Children's Book Author Interview with Patrick Carlson of "What Good Is A Dragon?"
Visit Patrick's website - patrickcarlson.net
When did you become a children’s book author?
I’ve been a children’s book illustrator for over 30 years. I began focusing on my writing around 2005 when I self-published a book called Too-Tall Joe.
Do you have a writing background?
I don’t really have a background in writing. I’ve always focused on my drawings. Writing is one of those things I did only in my free time. However, the more books I illustrated, the more I wanted to create a story of my own.
How did you come up with the story?
“What Good Is A Dragon?” originated from a joke I heard years ago about a man who had to carry a message for a sick friend. Although it was a clean joke, it didn’t fit well into a children’s book format. I kept the basic theme but applied it to a dragon. (One day, I’ll post the joke. It’s pretty funny)
How did you come up with the character?
The dragon in the book was originally going to be a large, mean dragon. He was also going to be a secondary character. In order to make it more child friendly, I toned down the scary dragon and made it cute and loveable.
How do you select names for your characters?

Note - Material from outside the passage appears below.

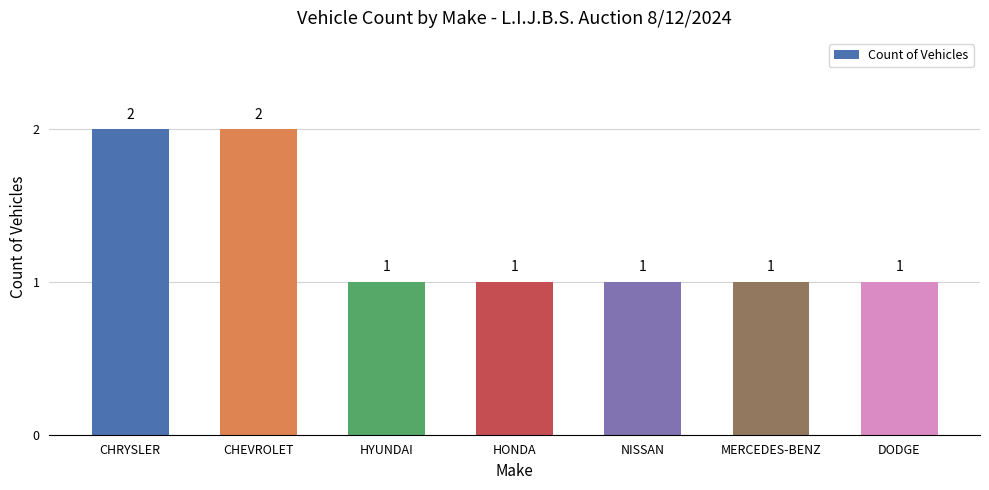

The chart shows a value of 2 at DODGE. True or false?

False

I like to use the names of my sons. I have twin boys. The main character in WGIAD is named Alexander, after my son. I have another unpublished story that has the name of my other son, Ben. Hopefully, one day, that book will be published.
Did you hire an illustrator or do the illustrations yourself?

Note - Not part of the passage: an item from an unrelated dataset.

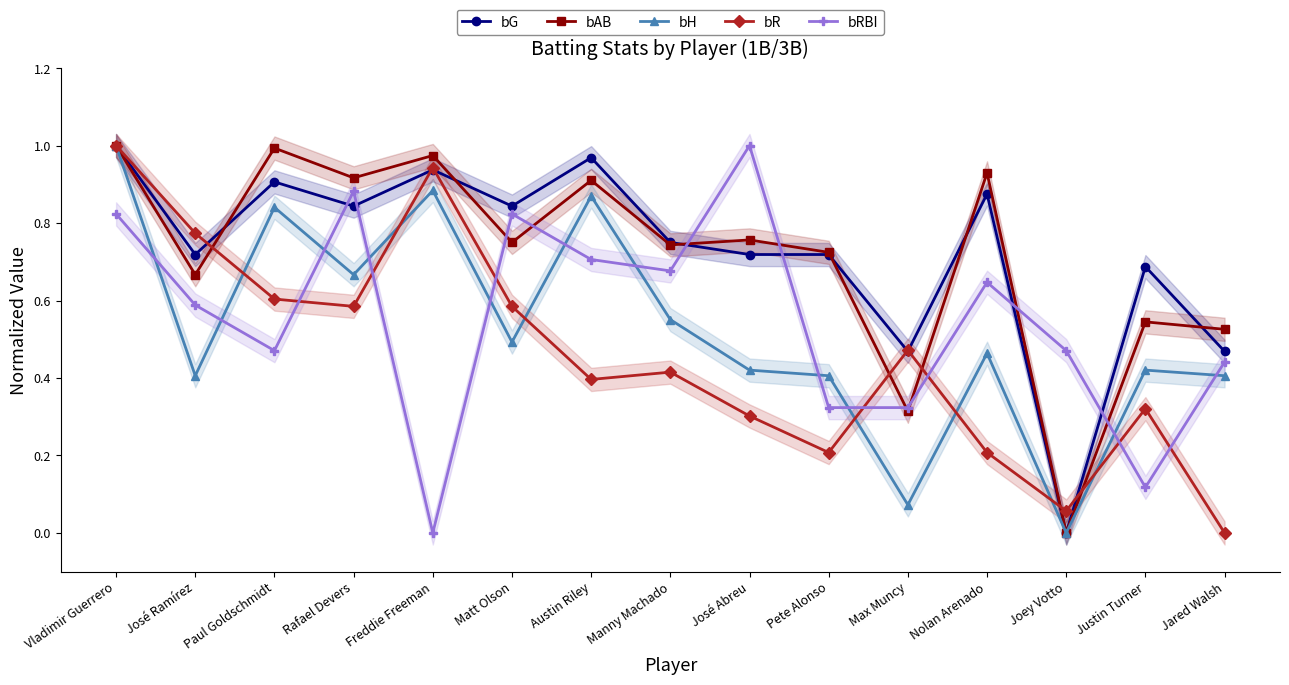

What is the value of the bR point at the 3rd from the left?

0.6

I did the illustrations myself
Are you self-published or published through a publishing company?
From the day you came up with the idea for the story until you were holding your published book in your hand, how long did it take you to complete this book?
I began my first draft around April. My book was published August 9.
What made you want to publish a children's book?
I have a background in education. I’ve worked with elementary, middle school, and high school students. I love how a children’s book can tell powerful stories in such a simple form. A story doesn’t have to have large words or complex illustrations to get across a meaning or an emotion.
What is one thing you wish you knew before beginning your book publishing journey?
How difficult and slow the marketing process is. Creating a book is easy. Getting it out and noticed is hard!
Any tips for future children’s book authors?
Write, write, write. Draw, draw, draw. Use your mistakes to become better.
What is something you’d like people to take away from your book(s)?
A children’s book doesn’t have to have an overwhelming message. It can just be fun. To me, the best books are the ones that make you laugh or smile.
Where do you get ideas for your stories?
There’s no one source of ideas. It could be a situation I find myself in one day. It could be an animal I see in my backyard that sparks an idea. It could be just a random thought that pops into my head.
What's your writing process like?
Write. Write some more. Delete a paragraph. Start over. Write a little bit more. Get frustrated. Quit writing for a few days. Go back to my original idea and start on the second paragraph. Do this several times until the book is finished.
Do you have any other books in the works?
I have several books ready to be illustrated. I hope to have them out someday!
What does literary success look like to you?
I would love to be picked up by a traditional publisher. I have a very good agent now who is working with me on that now!
Do you read all of the book reviews you receive?
Yes, I tell myself not to, but I can’t help it.
What was the hardest thing about getting your book published?
Getting it published really isn’t a difficult process for me. The marketing/advertising is tough. Getting noticed among all the other authors out there takes time and persistence.
What is your favorite children's book(s) of all time?
I’ve always remembered a story called “The Digging-est Dog” As a child, I remember reading this book over and over. I loved the simple illustrations and always thought it was a funny story about a dog that loved to dig.